Dave Snowden’s takes an interesting approach. He lays out several criteria for identity — the roles you play, the “blurriness” of your identity, and how your identity changes over time. What struck me as interesting is how Professor Snowden borrows from chaos theory: “Identity in human systems is a strange attractor.” What?

A strange attractor is chaos theory jargon for a system that changes unpredictably when events change just a little. The weather is a common example — little disturbances can create big changes in the weather. As Edward Lorenz colorfully put it in 1972 when describing the butterfly effect: “A butterfly flapping its wings in Brazil can cause a tornado in Texas.”
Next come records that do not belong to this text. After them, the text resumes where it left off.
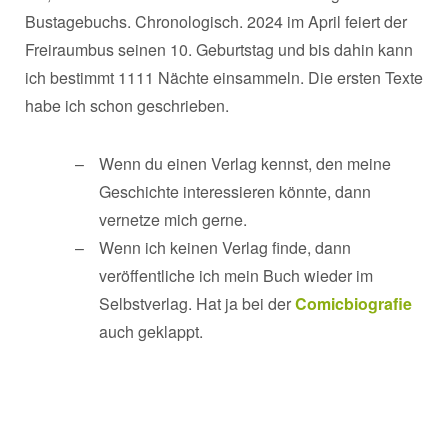
Bustagebuchs. Chronologisch. 2024 im April feiert der
Freiraumbus seinen 10. Geburtstag und bis dahin kann
ich bestimmt 1111 Nächte einsammeln. Die ersten Texte
habe ich schon geschrieben.
Wenn du einen Verlag kennst, den meine
Geschichte interessieren könnte, dann
vernetze mich gerne.
Wenn ich keinen Verlag finde, dann
veröffentliche ich mein Buch wieder im
Selbstverlag. Hat ja bei der
Comicbiografie
auch geklappt.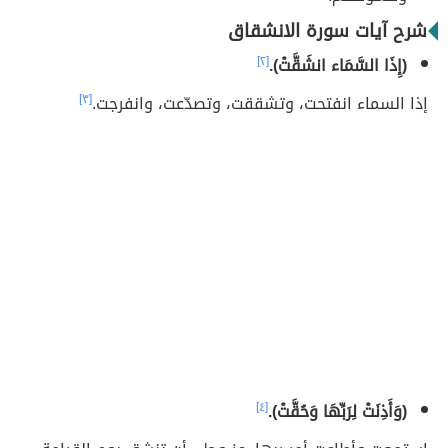
شرح آيات سورة الانشقاق
(إِذَا السَّمَاء انشَقَّتْ).
[٢]
إذا السماء انفتحت، وتشققت، وتصدّعت، وانفرجت.
[٣]
(وَأَذِنَتْ لِرَبِّهَا وَحُقَّتْ).
[٤]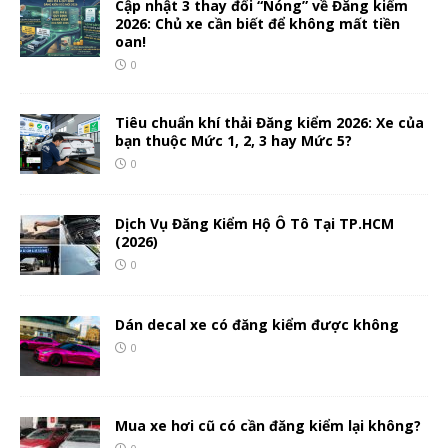
Cập nhật 3 thay đổi “Nóng” về Đăng kiểm
2026: Chủ xe cần biết để không mất tiền
oan!
0
Tiêu chuẩn khí thải Đăng kiểm 2026: Xe của
bạn thuộc Mức 1, 2, 3 hay Mức 5?
0
Dịch Vụ Đăng Kiểm Hộ Ô Tô Tại TP.HCM
(2026)
0
Dán decal xe có đăng kiểm được không
0
Mua xe hơi cũ có cần đăng kiểm lại không?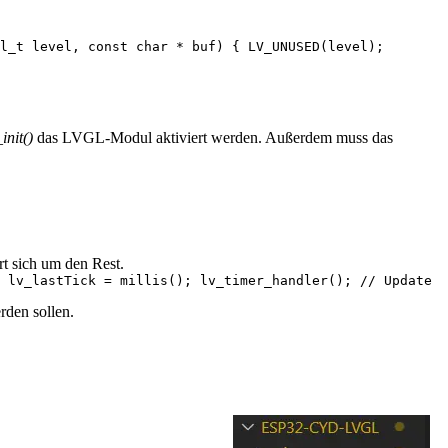
l_t level, const char * buf) { LV_UNUSED(level);
_init()
das LVGL-Modul aktiviert werden. Außerdem muss das
 sich um den Rest.
 lv_lastTick = millis(); lv_timer_handler(); // Update
rden sollen.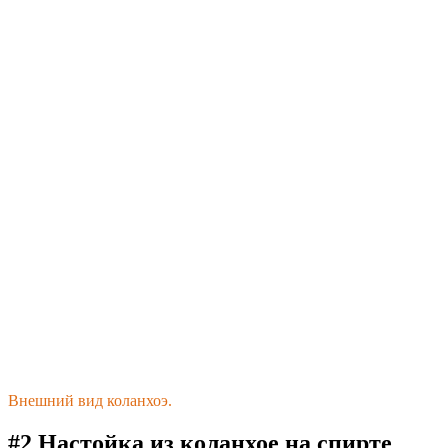
Внешний вид коланхоэ.
#2 Настойка из коланхое на спирте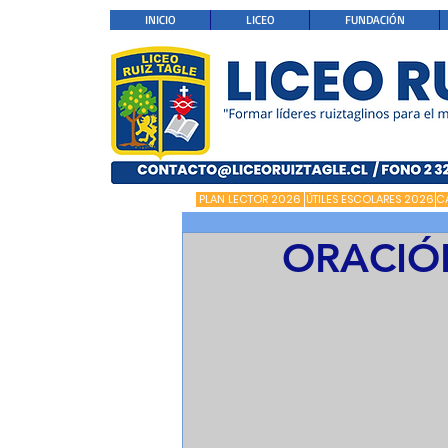
INICIO
LICEO
FUNDACIÓN
PLAN LECTOR 2026
ÚTILES ESCOLARES 2026
C
ORACIÓ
What does this have to do with identity? Well, identity is chaotic, strange, and changes in big ways on small events. For example, consider becoming a parent. It depends on a single romantic moment. That single moment not only creates an identity where none was before. It also transforms you into a parent and forever changes parents into grandparents, sisters into aunts, etc.

Of course, identity is not just limited to individuals. Groups have identities too. The American identity shifted dramatically on November 7, 2000 when George Bush won the US election by just 537 votes, or 0.009%, in Florida. By many accounts, the election swung on the design of the butterfly ballot, an ironic coincidence with chaos theory’s butterfly effect.

For your online identity, the challenge is to naturally and safely use your identity in all its complexity, and seamlessly deal with the chaotic change that invariable happens to it over time.